§ Source passage
>> BEGIN
Harold Abelson
Techniques for controlling complexity
- black box abstractions
- conventional interfaces
- metalinguistic abstractions
LISP
- primitive elements
- means of abstraction
- means of combination
means of combination
combination = (operator operand1 operand2 ... operandn) operands can be combinations prefix and fully parenthesized notation: cannot leave or put extra parentheses combination is a tree parentheses = way to represent the tree as a string
means of abstraction
(define A (* 5 5))
(define B (+ A (* 5 A)))
(define (square x)(* x x)) <=> (define square (lambda (x) (* x x))
(square 10)
(define (average x y) (/ (+ x y) 2))
(define (mean-square x y) (average (square x) (square y)))
No difference between built-ins and compound
(define (abs x)
>> END
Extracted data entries
>> BEGIN
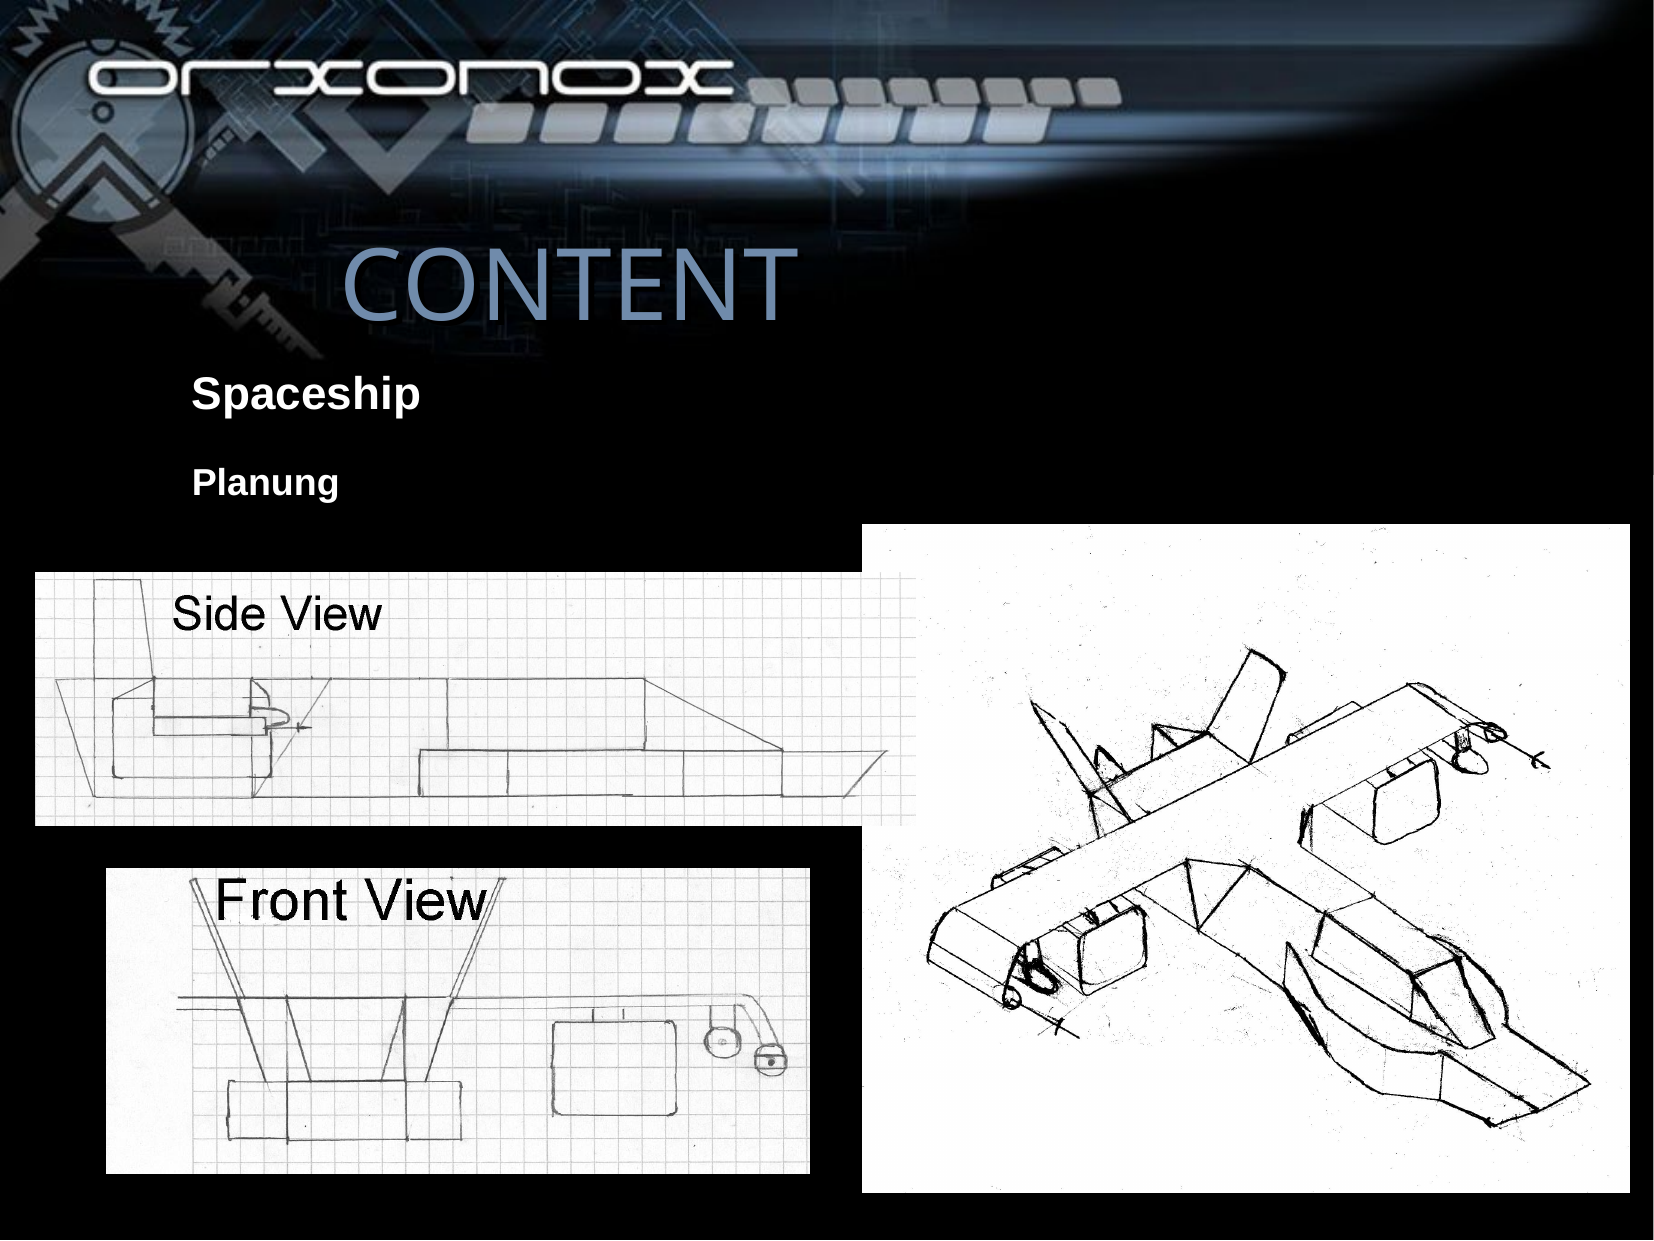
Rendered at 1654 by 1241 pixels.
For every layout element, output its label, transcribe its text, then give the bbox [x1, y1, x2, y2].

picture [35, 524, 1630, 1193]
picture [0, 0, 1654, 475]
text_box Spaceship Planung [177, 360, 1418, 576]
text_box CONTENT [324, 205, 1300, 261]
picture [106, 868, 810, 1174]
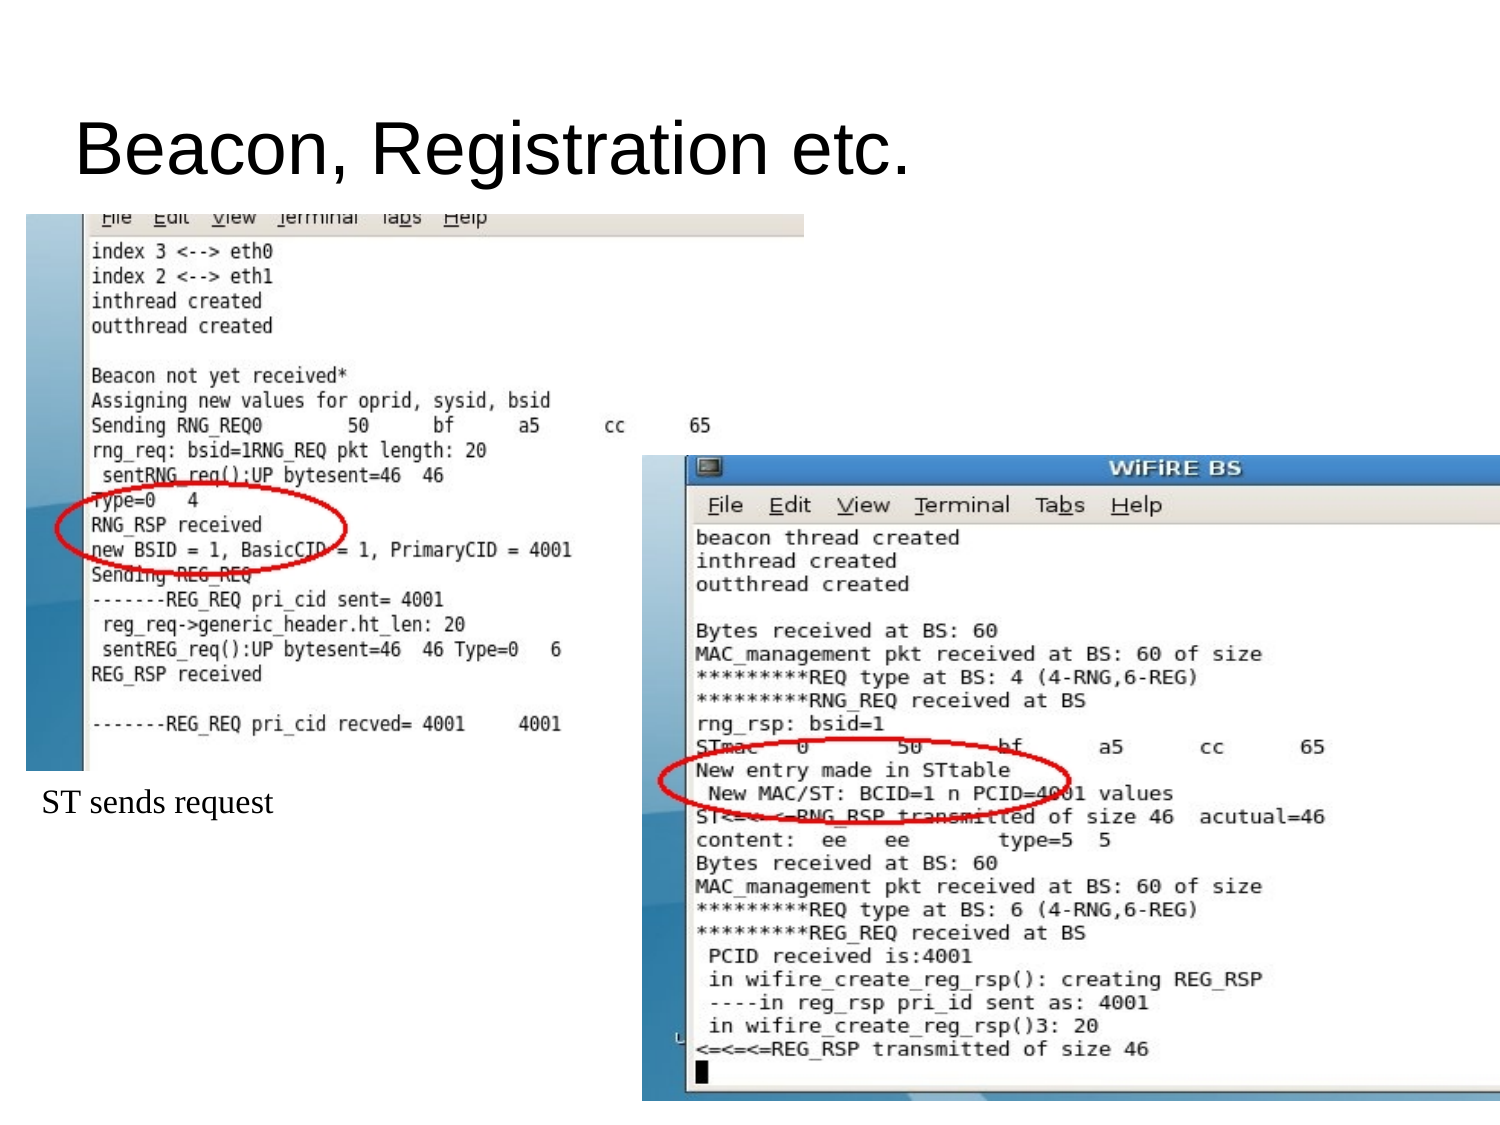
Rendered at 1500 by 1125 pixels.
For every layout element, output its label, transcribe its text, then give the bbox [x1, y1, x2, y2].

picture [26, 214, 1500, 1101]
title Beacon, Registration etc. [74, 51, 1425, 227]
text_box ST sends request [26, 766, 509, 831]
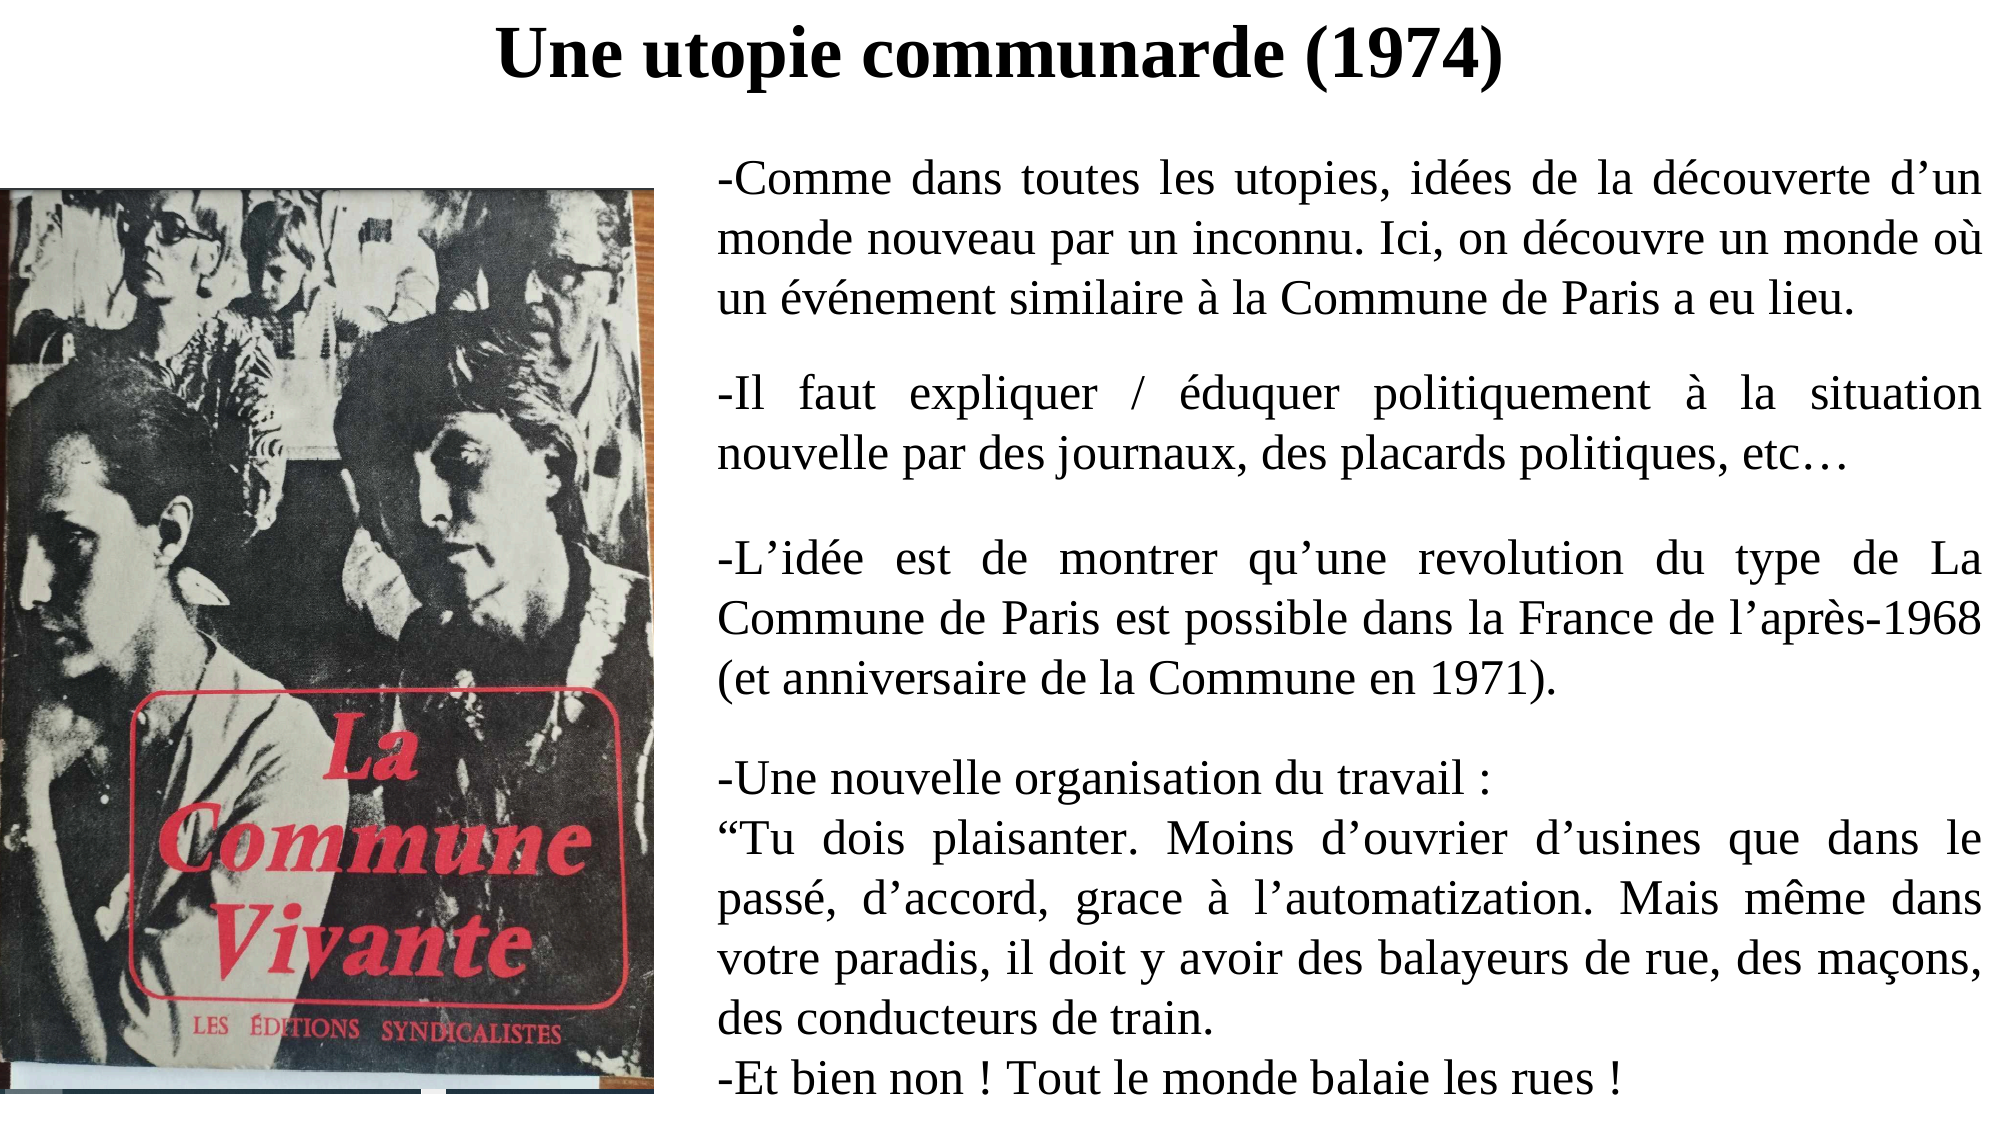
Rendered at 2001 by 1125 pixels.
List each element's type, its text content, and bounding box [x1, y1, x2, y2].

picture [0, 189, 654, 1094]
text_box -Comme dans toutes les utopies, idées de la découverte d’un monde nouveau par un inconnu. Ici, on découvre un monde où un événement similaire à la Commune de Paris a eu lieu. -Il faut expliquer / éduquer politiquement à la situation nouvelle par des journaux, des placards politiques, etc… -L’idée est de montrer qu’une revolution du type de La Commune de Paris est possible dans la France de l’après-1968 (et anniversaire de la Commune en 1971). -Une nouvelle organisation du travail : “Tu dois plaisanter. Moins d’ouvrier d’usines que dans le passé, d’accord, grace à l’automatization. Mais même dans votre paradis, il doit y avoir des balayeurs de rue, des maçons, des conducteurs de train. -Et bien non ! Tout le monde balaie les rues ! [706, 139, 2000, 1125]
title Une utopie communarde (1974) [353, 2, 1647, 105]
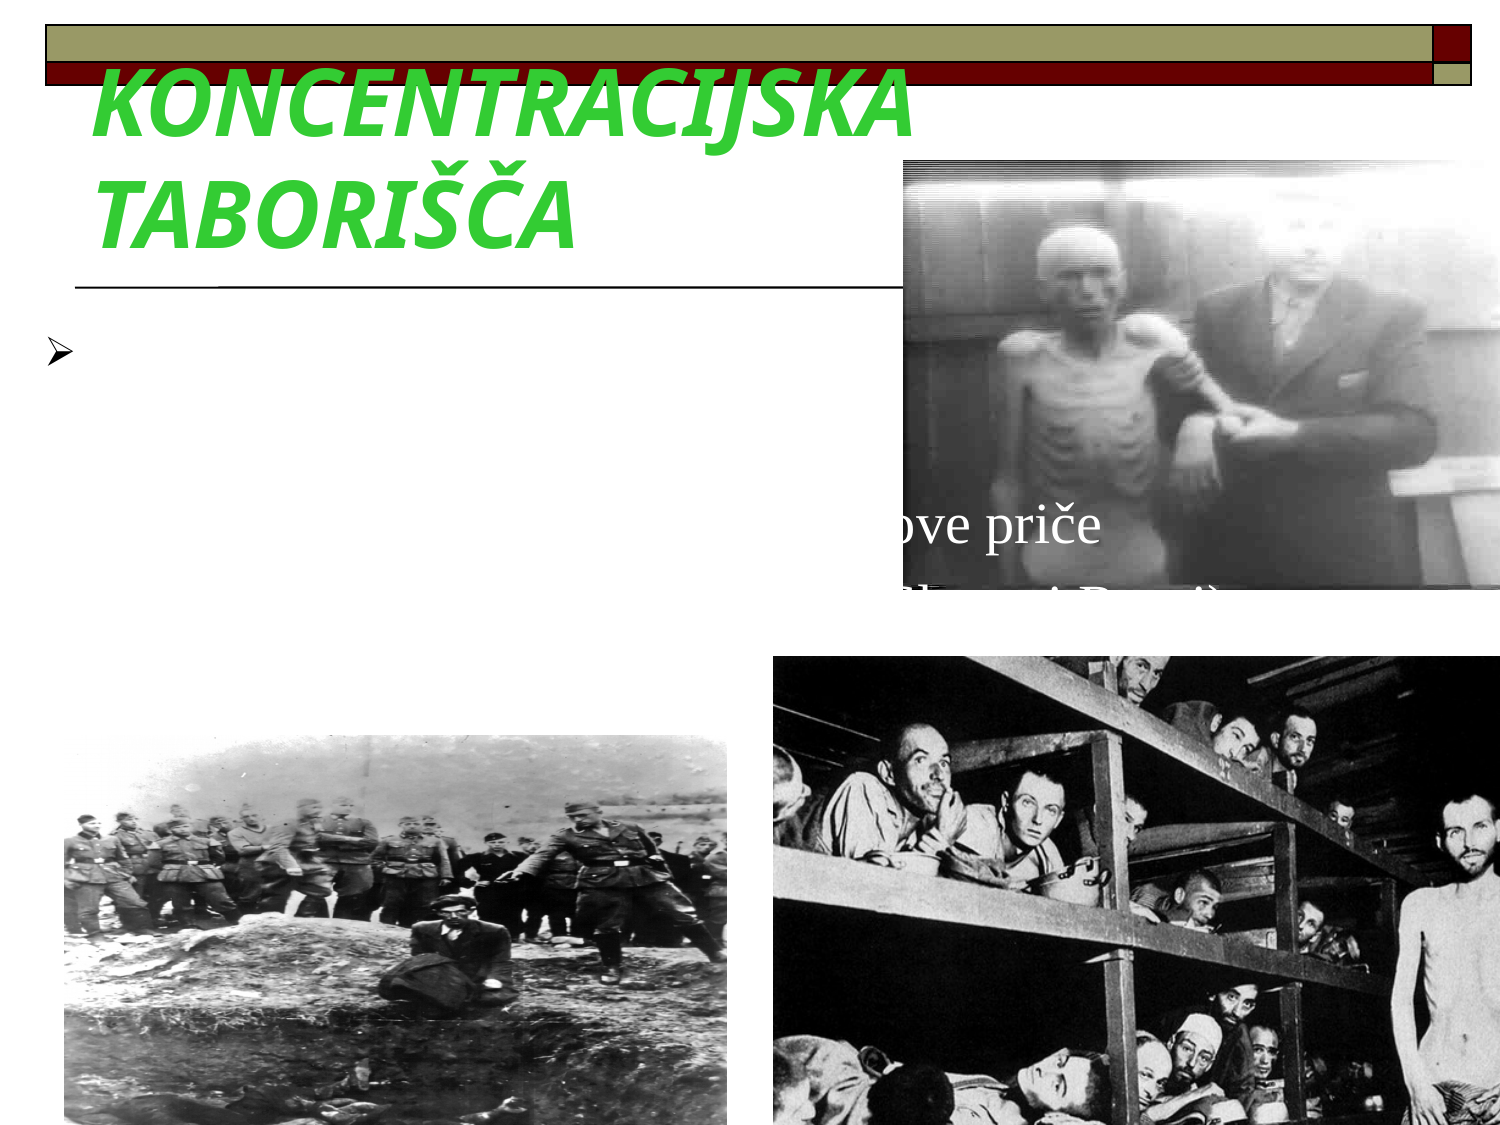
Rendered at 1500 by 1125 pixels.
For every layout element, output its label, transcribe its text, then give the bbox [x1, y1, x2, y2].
>> END
§ Given request 1
Extract the LISP notes in full, word for word.
§ Given request 2
Change "Rendered" to "Displayed" in the records, from their first line through the line containing "picture [106, 868, 810, 1174]", inclusive. Return only those lines with nothing else altered, and leave out the pictures.

§ Correct response 1
Harold Abelson
Techniques for controlling complexity
- black box abstractions
- conventional interfaces
- metalinguistic abstractions
LISP
- primitive elements
- means of abstraction
- means of combination
means of combination
combination = (operator operand1 operand2 ... operandn) operands can be combinations prefix and fully parenthesized notation: cannot leave or put extra parentheses combination is a tree parentheses = way to represent the tree as a string
means of abstraction
(define A (* 5 5))
(define B (+ A (* 5 A)))
(define (square x)(* x x)) <=> (define square (lambda (x) (* x x))
(square 10)
(define (average x y) (/ (+ x y) 2))
(define (mean-square x y) (average (square x) (square y)))
No difference between built-ins and compound
(define (abs x)

§ Correct response 2
Displayed at 1654 by 1241 pixels.
For every layout element, output its label, transcribe its text, then give the bbox [x1, y1, x2, y2].

picture [35, 524, 1630, 1193]
picture [0, 0, 1654, 475]
text_box Spaceship Planung [177, 360, 1418, 576]
text_box CONTENT [324, 205, 1300, 261]
picture [106, 868, 810, 1174]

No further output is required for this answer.